Un primo passo da fare sarebbe dunque quello di chiarire lo status dei medici di medicina generale e dei pediatri di libera scelta: liberi professionisti che lavorano con un contratto di convenzione. Con tutto quello che ne consegue. «Purtroppo però, - scrive Corradini - alle trasformazioni della professionalità dei medici di medicina generale e dei pediatri di libera scelta avvenute negli anni, non si è accompagnata una attività di informazione dell’utenza sulle caratteristiche del servizio offerto. Quindi mentre è chiaro cosa faccia un medico ospedaliero e quali prestazioni ci si possa aspettare di ricevere in ospedale, non c’è altrettanta chiarezza sulla figura del medico di assistenza primaria tenuta in una nebbia di richieste improprie. È stato così possibile riversare su queste figure qualunque tipo di incombenza, burocratica e non, creando i presupposti per diffuse conflittualità, che spesso nascono proprio dalla scarsa conoscenza di ruoli e compiti».

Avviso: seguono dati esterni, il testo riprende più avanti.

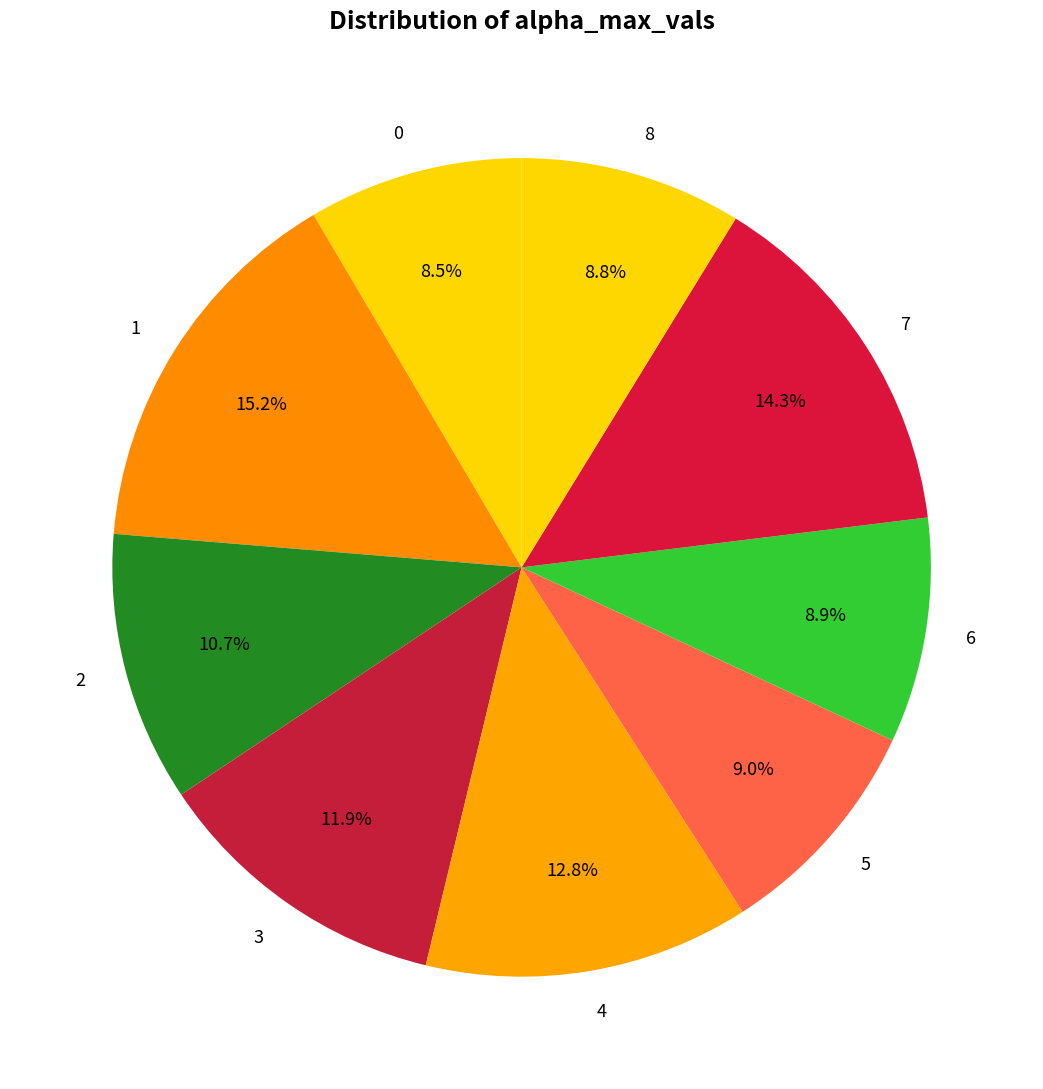

Count the number of slices in the pie.

9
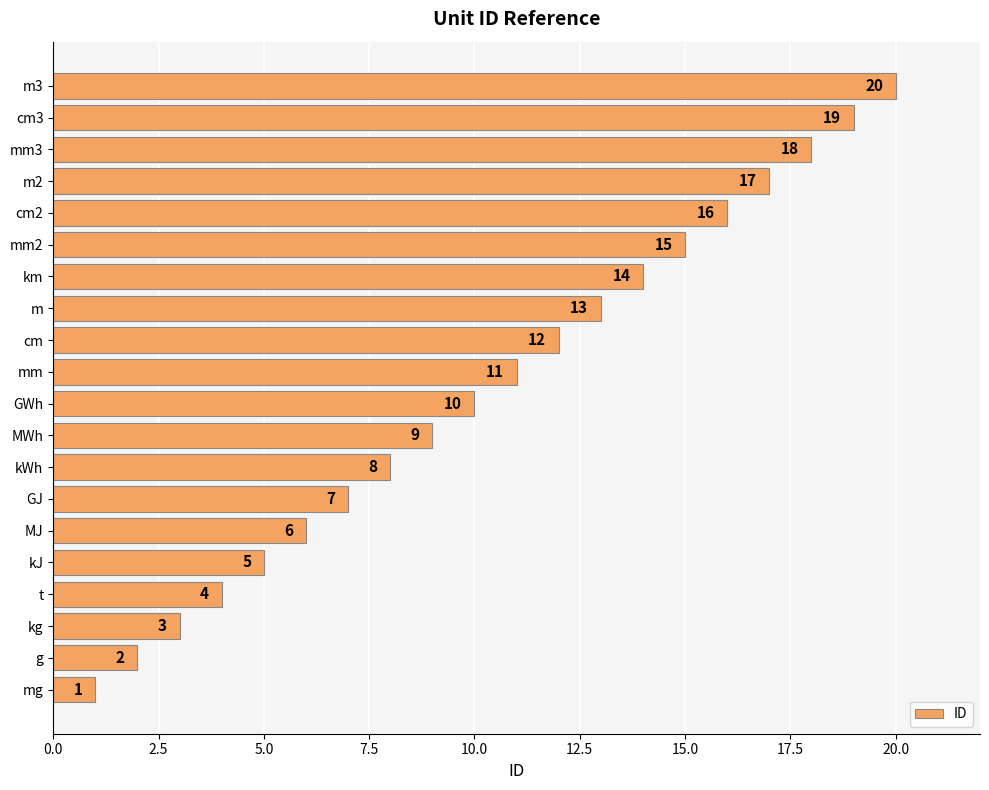

What is the smallest value displayed?

1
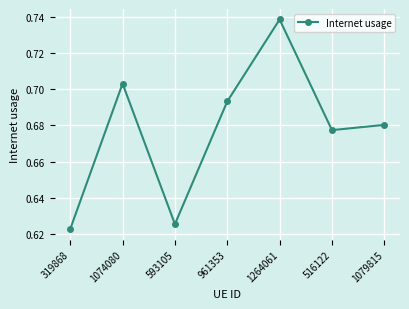

What is the label of the 1st point from the left?

319868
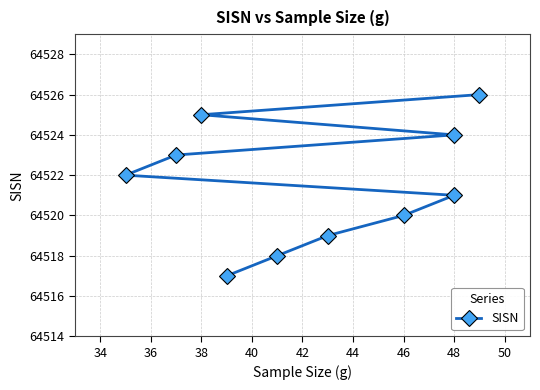

What is the sum of the values at 32 and 36?

129036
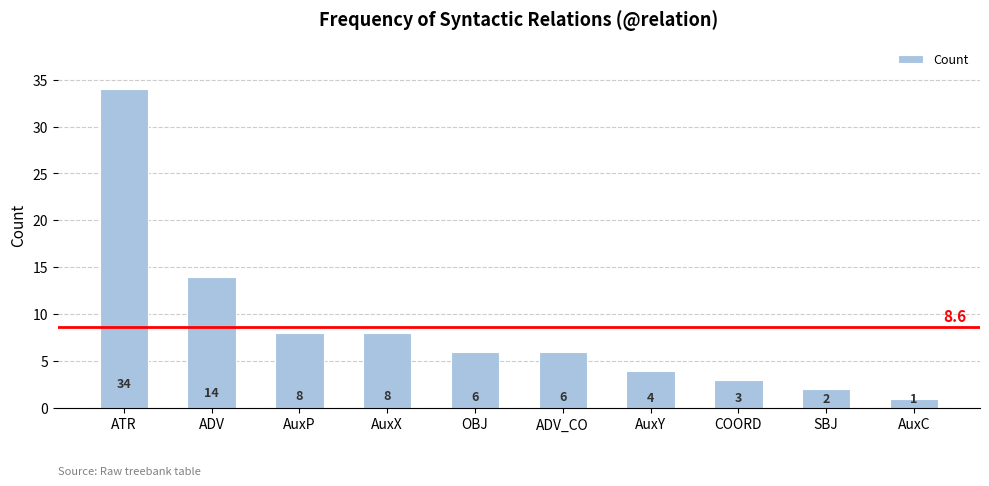

What is the label of the 7th bar from the left?

AuxY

Il risultato è che «l’eccessiva eterogeneità di comportamento e l’isolamento nel quale operano la maggior parte dei medici del territorio, sta sempre più ingenerando frustrazione nei singoli professionisti, soprattutto in quelli più motivati e competenti, fino a configurare la condizione di “burn out”, uno stato di forte demotivazione e avvilimento che affligge molti professionisti, generando disagio personale e spesso sottraendo al sistema sanitario le migliori menti e professionalità».

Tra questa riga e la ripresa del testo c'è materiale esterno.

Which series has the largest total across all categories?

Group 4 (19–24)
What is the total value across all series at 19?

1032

E ancora: «Il ruolo del medico del territorio è destinato ad una sempre maggiore centralità nel futuro, poiché è sul territorio che si realizzano e dovranno ancor più realizzarsi tutte le attività di medicina preventiva e di gestione delle malattie croniche. La riforma del SSN, nella sua componente territoriale, sarà quindi un punto cruciale del PNRR e dal coraggio e dalla competenza che guiderà le riforme dipenderà il futuro della salute di tutti noi cittadini. È tempo e ora che ai medici del territorio vengano assegnati in maniera esclusiva i ruoli dirigenziali e di coordinamento all’interno dell’Apss per la medicina del territorio, proprio in virtù dell’autonomia politica di cui fruiamo».